In the summer of 2019, and again in the fall of 2019, Oberg is offering a new course, Local History Workshop. The goal of the course is to pair Geneseo’s students with a municipal historian or a local historical society to work collaboratively on a project or proposal that will engage the public.
“Together, we can do important work to educate New Yorkers about their state’s diverse and rich history,” Oberg said. “Students will benefit from the hands-on and high-impact learning experience work in a public history setting can provide, and local historians will benefit from the skills and the energy of our fine students will bring to their cities and towns.”

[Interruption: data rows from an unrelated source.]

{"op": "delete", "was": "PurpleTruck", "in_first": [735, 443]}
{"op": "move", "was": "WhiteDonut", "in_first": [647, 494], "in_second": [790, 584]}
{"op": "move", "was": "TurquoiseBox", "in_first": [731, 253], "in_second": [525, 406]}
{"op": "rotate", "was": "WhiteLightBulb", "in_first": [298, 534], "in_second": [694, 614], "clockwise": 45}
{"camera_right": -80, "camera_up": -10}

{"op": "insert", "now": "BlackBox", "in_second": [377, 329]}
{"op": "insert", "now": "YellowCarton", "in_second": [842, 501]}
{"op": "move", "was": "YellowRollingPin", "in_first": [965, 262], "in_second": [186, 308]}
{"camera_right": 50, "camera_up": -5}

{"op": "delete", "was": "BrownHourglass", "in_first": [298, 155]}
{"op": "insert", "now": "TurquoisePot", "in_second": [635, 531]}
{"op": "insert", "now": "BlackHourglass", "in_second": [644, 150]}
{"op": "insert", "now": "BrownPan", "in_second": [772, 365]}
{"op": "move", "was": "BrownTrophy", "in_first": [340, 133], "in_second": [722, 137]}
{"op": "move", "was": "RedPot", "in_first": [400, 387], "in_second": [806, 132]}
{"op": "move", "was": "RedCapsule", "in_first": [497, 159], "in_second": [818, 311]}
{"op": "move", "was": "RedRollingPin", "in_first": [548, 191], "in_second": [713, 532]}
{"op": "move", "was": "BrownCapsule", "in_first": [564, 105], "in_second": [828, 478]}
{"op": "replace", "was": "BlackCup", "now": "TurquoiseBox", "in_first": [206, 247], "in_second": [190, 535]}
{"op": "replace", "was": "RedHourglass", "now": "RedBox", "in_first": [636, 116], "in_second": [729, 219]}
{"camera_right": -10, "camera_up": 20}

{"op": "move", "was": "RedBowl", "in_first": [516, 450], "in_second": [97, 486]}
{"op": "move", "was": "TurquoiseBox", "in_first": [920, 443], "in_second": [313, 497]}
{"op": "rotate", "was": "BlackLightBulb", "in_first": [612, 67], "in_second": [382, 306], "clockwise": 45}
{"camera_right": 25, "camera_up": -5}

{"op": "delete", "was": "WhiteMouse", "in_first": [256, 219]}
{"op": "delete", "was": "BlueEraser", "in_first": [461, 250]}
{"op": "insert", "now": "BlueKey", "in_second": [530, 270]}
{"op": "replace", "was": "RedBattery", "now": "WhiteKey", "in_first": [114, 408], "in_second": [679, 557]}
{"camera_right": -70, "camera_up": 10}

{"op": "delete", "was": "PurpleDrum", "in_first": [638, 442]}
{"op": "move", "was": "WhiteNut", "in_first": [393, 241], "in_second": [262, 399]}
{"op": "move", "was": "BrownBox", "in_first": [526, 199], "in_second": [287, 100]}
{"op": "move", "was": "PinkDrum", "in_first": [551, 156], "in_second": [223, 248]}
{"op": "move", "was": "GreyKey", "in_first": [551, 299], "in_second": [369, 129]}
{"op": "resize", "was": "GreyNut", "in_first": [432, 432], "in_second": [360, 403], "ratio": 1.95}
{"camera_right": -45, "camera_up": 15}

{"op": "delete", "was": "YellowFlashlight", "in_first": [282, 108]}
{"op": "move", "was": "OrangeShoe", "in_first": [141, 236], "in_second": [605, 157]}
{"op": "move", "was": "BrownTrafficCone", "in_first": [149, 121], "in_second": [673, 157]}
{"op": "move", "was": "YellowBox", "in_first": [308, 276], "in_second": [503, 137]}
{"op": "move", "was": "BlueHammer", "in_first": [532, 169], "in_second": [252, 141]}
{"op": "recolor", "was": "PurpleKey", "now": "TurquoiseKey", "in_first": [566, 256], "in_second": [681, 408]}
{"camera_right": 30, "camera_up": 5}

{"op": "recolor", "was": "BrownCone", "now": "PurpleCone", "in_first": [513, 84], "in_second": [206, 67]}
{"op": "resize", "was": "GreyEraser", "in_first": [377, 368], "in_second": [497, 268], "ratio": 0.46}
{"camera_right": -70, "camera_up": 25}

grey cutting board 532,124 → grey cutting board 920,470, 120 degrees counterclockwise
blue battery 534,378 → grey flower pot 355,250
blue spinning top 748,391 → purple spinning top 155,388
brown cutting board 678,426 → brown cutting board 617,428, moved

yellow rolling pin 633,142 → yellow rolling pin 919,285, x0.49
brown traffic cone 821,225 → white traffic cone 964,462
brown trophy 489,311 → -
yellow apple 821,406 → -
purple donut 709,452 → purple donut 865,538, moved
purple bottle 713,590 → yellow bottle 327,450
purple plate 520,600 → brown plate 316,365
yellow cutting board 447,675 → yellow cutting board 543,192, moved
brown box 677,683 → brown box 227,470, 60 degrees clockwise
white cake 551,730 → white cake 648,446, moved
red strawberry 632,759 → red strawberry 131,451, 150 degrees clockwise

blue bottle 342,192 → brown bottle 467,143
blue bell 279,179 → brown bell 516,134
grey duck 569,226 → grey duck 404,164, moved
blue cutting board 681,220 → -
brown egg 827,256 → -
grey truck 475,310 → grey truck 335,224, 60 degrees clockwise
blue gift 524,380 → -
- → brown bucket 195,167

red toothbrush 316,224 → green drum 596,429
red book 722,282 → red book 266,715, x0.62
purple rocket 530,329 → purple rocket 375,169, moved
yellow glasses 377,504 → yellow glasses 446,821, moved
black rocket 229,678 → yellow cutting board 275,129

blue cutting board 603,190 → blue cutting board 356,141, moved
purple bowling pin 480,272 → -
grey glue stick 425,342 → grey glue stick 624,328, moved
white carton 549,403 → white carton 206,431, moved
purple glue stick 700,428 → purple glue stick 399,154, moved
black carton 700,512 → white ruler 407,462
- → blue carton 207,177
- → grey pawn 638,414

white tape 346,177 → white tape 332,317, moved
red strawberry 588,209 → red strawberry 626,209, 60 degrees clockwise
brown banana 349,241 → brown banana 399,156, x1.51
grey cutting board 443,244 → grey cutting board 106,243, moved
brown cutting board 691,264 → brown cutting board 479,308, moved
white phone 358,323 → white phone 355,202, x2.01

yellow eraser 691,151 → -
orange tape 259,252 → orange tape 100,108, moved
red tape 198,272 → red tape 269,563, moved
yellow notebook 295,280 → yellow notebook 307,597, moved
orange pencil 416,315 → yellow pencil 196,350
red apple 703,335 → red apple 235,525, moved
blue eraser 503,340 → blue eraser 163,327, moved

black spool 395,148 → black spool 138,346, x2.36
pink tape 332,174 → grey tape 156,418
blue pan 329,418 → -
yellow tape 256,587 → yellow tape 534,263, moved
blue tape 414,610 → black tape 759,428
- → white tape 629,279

The New York State historian, Devin Lander, will be attending the workshop as well as Ami Alden from Livingston County, David Parrish from Geneseo, Michelle Finn, Rochester’s deputy historian, and Michael Galban, the historian at Ganondagan State Historic Site and many others.
Attending historians are invited bring artifacts or documents from their repositories to discuss and share with their colleagues.
Taylor Stoermer, Ph.D., will be giving a lunch-time talk during February’s workshop. Stoermer teaches public history in the Museum Studies program at Johns Hopkins University. Prior to joining the Museum Studies faculty, he taught at Harvard University and served as the director of Historic Huguenot Street (a National Historic Landmark District in New York City) and chief historian of Colonial Williamsburg. He’s also held fellowships at Yale University, the Huntington Library, the International Center for Jefferson Studies at Monticello, and the Virginia Historical Society. Stoermer is also the author of Colonial Williamsburg: The Official Guide (2014) and Public History: A Field Guide (Forthcoming, 2019).
Oberg hopes that bringing the group together will culminate in a list of action items and talk for future meetings.